Wien - Männer in mittlerem Alter beginnen aus verschiedenen Gründen zu tanzen. Manche werden von der Gattin genötigt, andere wollen den Latin Lover in sich entdecken. John Clark meldet sich bei Mitzi's Tanzschule in Chicago für einen Anfängerkurs an. Sein Leben ist perfekt, mit Frau und Kindern und Beruf und Eigenheim. Es fehlt nur der Funke, das gewisse Etwas, vielleicht sogar das Gran Melancholie, das er eines Tages im Gesicht einer jungen Frau sieht. Es ist Paulina, die Aushilfslehrerin bei Mitzi's.

Im Wesentlichen spielt die romantische Komödie Darf ich bitten?/Shall We Dance? von Peter Chelsom, die auf einem sehr populären japanischen Film gleichen Titels beruht, in diesem betont altmodischen Institut. John Clark (Richard Gere) gewöhnt sich langsam an Walzer und Rumba, und auch an die Leute, die bei Mitzi's verkehren: eine bodenständige Blondine (Lisa Ann Walter), einsame Männer auf Brautschau. Sogar Link (Stanley Tucci) ist da, ein Kollege, der heimlich schon ein Latin Lover ist, dies aber noch unter Perücken versteckt, die er bei der Rockband Kiss entwendet haben könnte.

[Bereitgestellte Einträge]
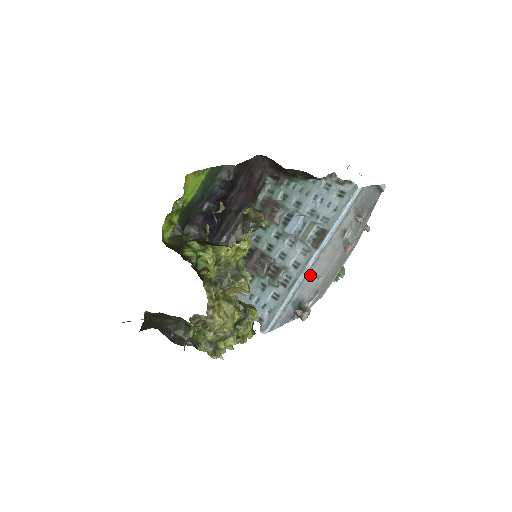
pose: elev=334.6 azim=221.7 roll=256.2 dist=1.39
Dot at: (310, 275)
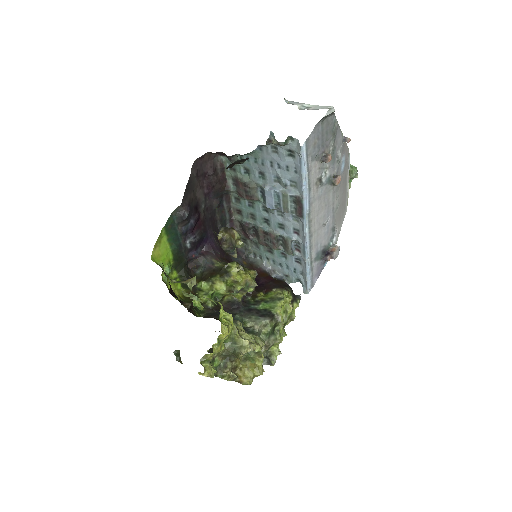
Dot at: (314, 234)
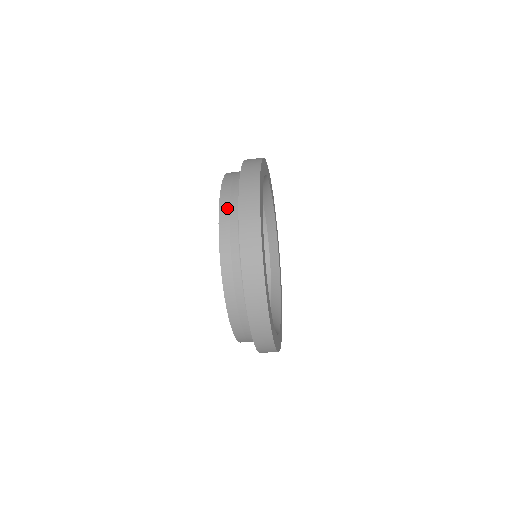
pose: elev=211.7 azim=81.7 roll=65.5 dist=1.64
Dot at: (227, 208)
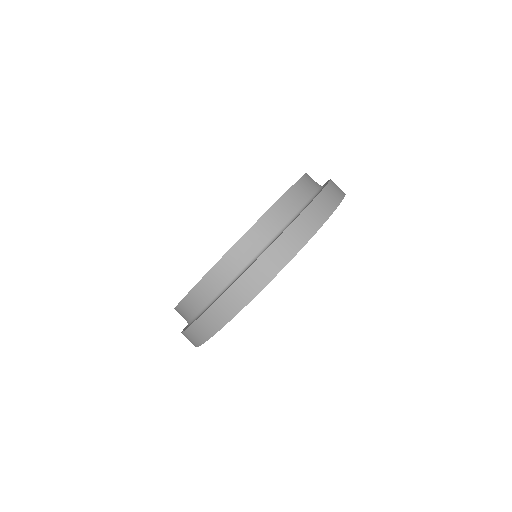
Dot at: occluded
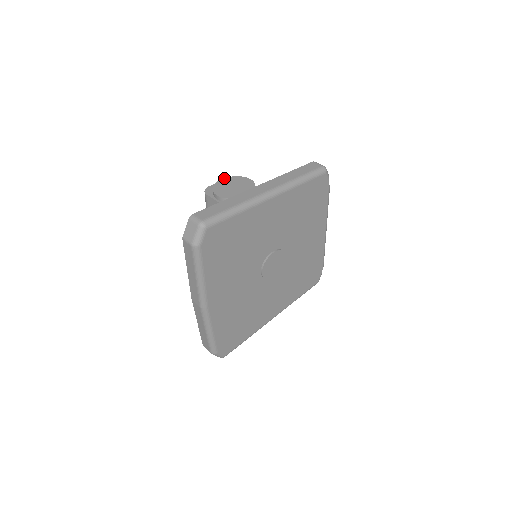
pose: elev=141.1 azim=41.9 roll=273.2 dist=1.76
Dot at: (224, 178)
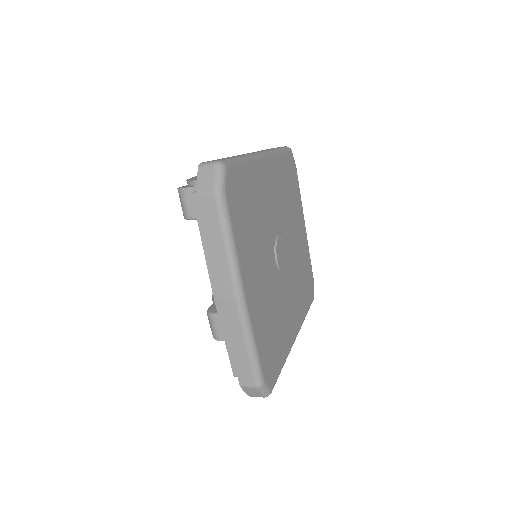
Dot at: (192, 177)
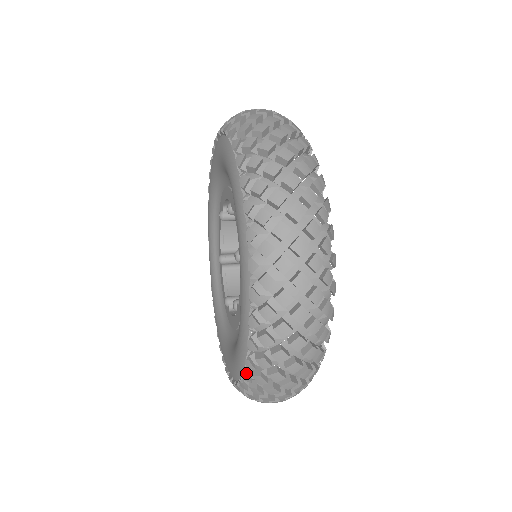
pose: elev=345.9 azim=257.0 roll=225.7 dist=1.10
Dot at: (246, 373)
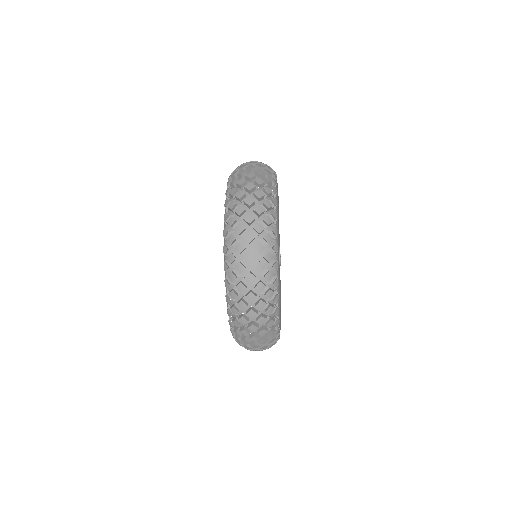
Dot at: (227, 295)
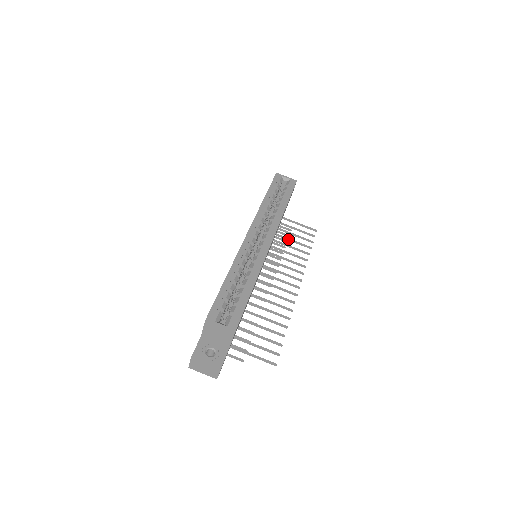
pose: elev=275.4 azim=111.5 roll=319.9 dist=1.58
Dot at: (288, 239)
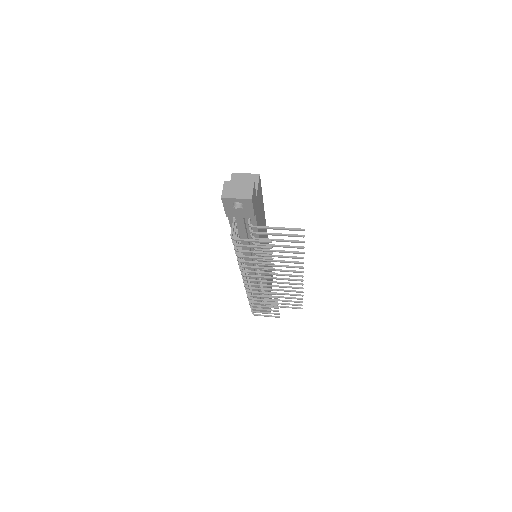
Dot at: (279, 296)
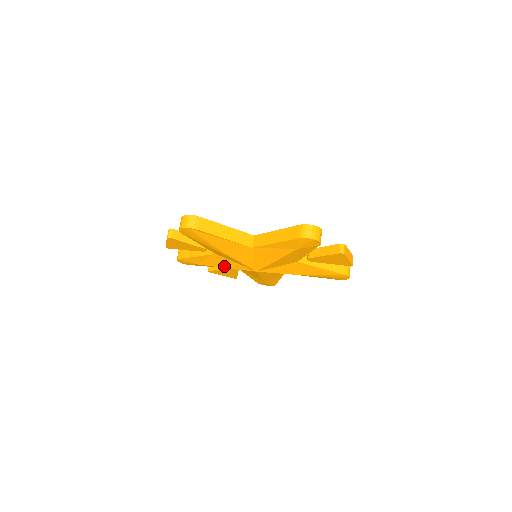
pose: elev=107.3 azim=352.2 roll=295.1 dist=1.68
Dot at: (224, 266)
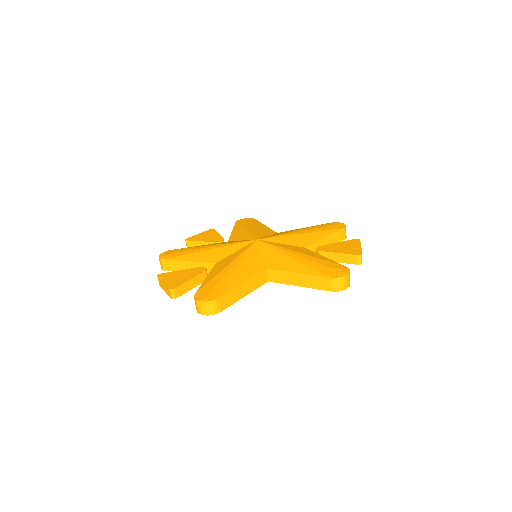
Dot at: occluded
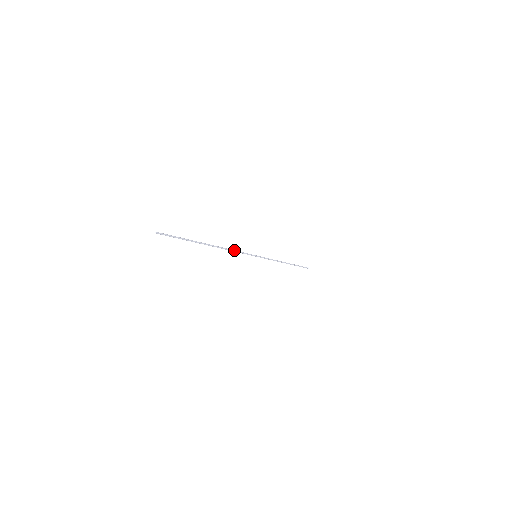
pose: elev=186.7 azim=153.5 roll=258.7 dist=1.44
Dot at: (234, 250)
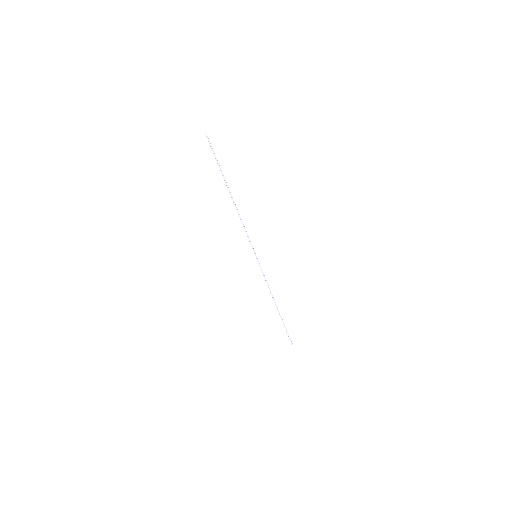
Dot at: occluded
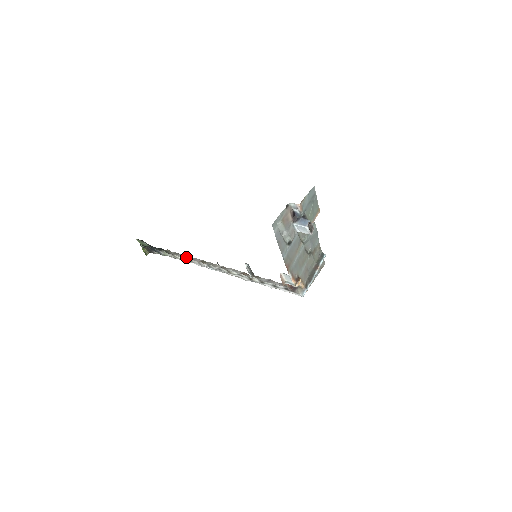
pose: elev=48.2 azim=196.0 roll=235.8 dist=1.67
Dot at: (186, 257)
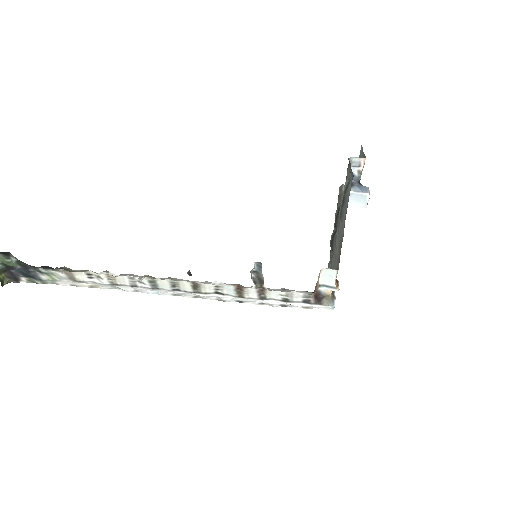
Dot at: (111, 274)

[Was zu tun ist] Prüfe bei jeder der Aussagen (a), (b) und (c), ob sie mit dem Text über den Tanzfilm übereinstimmt, und antworte jeweils mit Ja oder Nein samt den entscheidenden Worten des Textes als wörtlichem Zitat. (a) John Clark meldet sich in Chicago für einen Anfängerkurs an. (b) Paulina ist die Inhaberin der Tanzschule. (c) Der Film beruht auf einem französischen Roman. Die Einträge werden hier nicht gebraucht.

[Lösung der Aufgabe]
(a) Ja: „John Clark meldet sich bei Mitzi's Tanzschule in Chicago für einen Anfängerkurs an.“
(b) Nein: „Es ist Paulina, die Aushilfslehrerin bei Mitzi's.“
(c) Nein: „die auf einem sehr populären japanischen Film gleichen Titels beruht“